Работа у Бомзе была необычная. До войны я вообще не мог понять, как такую ерунду можно считать работой: Михал Михалыч был профессиональный шутник. Он придумывал для газет и журналов шутки, платили ему очень немного и весьма неаккуратно, но он не обижался, снова и снова приносил свои шутки, а если они не нравились – забирал или переделывал. Он любил повторять, что, к счастью, за самые лучшие шутки и анекдоты ему не назначили гонорара. Называлась его профессия «юморист-малоформист», и меня всегда удивляло, как может придумывать действительно смешные шутки и истории такой унылый и тихий человек…
Мне показалось, что Михал Михалыч хочет сказать что-то важное, но на кухню ввалилась Шурка Баранова со всеми пятью своими отпрысками, и сразу поднялся здесь невыразимый гвалт, суета, беготня, топот, крики, смех и плач одновременно, дети хватали из тарелки картошку Бомзе, дергали меня за ремень, один подлез под полу шинели, чтобы пощупать кобуру пистолета, другой забрался к старику на колени, все они хотели кричать, бегать, есть, они хотели жить, и я понял, почему старик не желает уезжать отсюда в Киев не то к друзьям, не то к родственникам.
КЛЕВ РЫБЫ
На подмосковных водоемах изо дня в день усиливается клев рыбы. Щука берет лучше всего на Истринском водохранилище. Здесь попадаются экземпляры весом в 4–5 кг. Хорошо клюет и окунь, нередко довольно крупный, 600–700 граммов.
«Вечерняя Москва»
В отделе было шумно: опердежурный Соловьев выиграл по довоенной еще облигации пятьдесят тысяч. Счастливчик, очень довольный и гордый, слегка смущаясь, благодарил за поздравления, с которыми к нему приходили даже люди малознакомые. Торжество достигло вершины, когда явился редактор управленческой многотиражки с фотографом. Правда, тут Соловьева обуяла скромность, и он стал отказываться, бормоча, что ничего особенного он не сделал, но редактор быстро урезонил его, подсказав, что помещать его портрет в газете будут не от восхищения замечательными соловьевскими глазами, а потому, что это дело политически важное.
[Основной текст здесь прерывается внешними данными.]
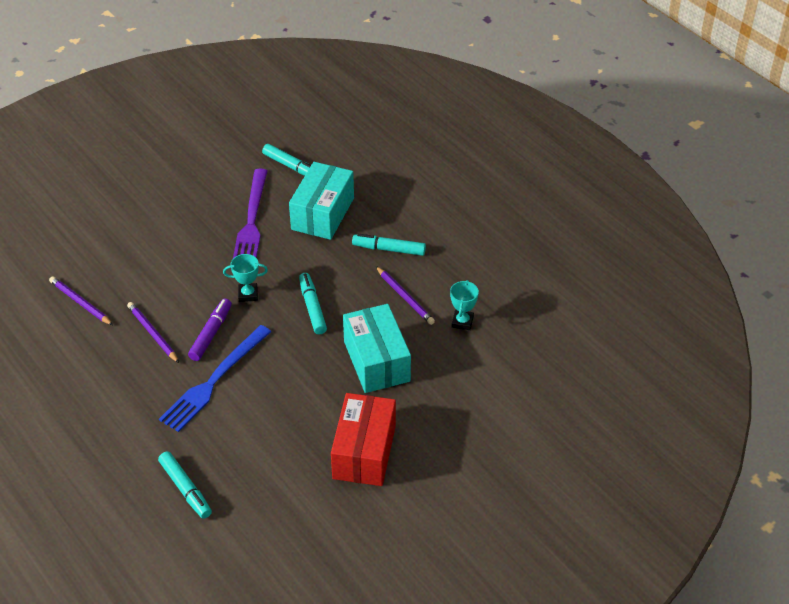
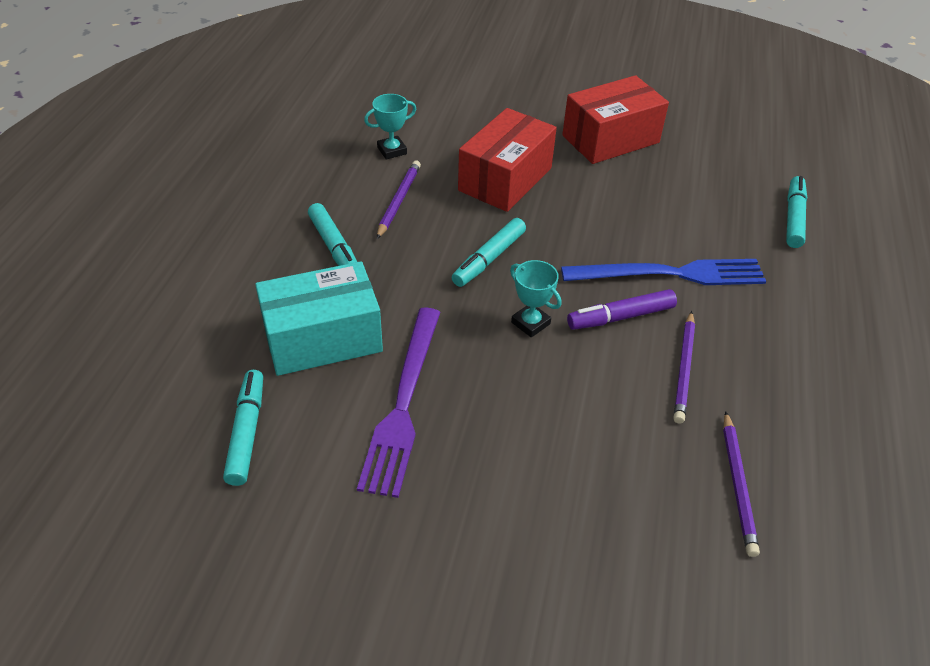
camera: 130 degrees left, 0 degrees up
purple fork [233,169,268,258] -> purple fork turned 135 degrees clockwise [357,307,441,498]
turquoise box [343,304,411,393] -> red box [458,108,557,212]

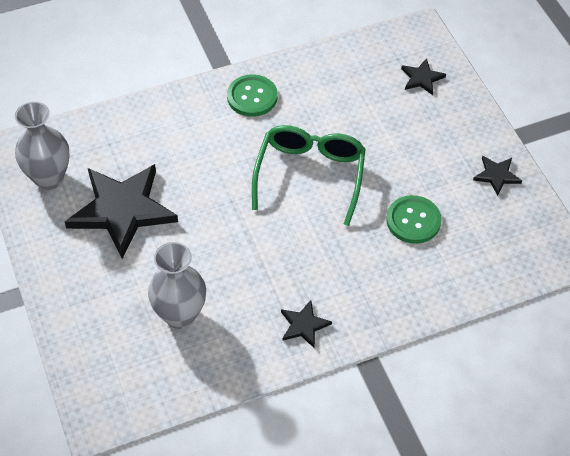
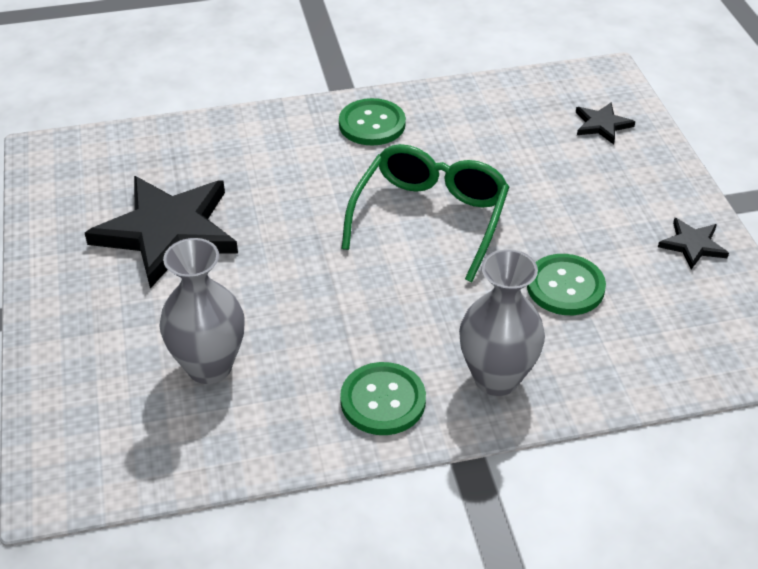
camera: 10 degrees right, 10 degrees down
grey vase [15,102,70,190] -> grey vase moved to [459,249,545,396]
black star [281,300,332,348] -> green button [340,362,426,435]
Потом пришел Жеглов, которому Соловьев в тысячный раз поведал, как он вчера «так просто, от скуки, чтоб время, значит, убить» проверил номера облигаций по первому послевоенному тиражу:
– Смотрю, братцы вы мои, серия сходится! А как увидел выигрыш – полтинник, – так и номер проверять опасаюсь, вдруг, думаю, не тот, получи тогда «на остальные номера выпали…». Отложил я газету на диван, пошел перекурить…
– А сердце так и бьется, – сочувственно сказал Жеглов.
– Ага… – простодушно подтвердил Соловьев. – Зову Зинку. Зинк, говорю, у тебя рука счастливая, проверь-ка номер… Да, братцы, это не каждому так подвалит…
– Еще бы каждому! – подтвердил Жеглов. – Судьба, брат, она тоже хитрая, достойных выбирает. А как тратить будешь?
– Ха, как тратить! – Соловьев залился счастливым смехом. – Были б гро́ши, а как тратить – нет вопроса.
– Не скажи, – помотал головой Жеглов, – «нет вопроса»… К такому делу надо иметь подход серьезный. Я вот, например, полагаю, что достойно поступил Федя Мельников из третьего отдела…
– А чего он? – спросил Соловьев озадаченно.
– А он по лотерее перед самой войной выиграл легковой автомобиль ЗИС-101, цена двадцать семь тысяч.
– И что?
– Что «что»? Как настоящий патриот, Федя не счел правильным в такой сложный международный момент раскатывать в личном автомобиле. И выигрыш свой пожертвовал на дело Осоавиахима, понял?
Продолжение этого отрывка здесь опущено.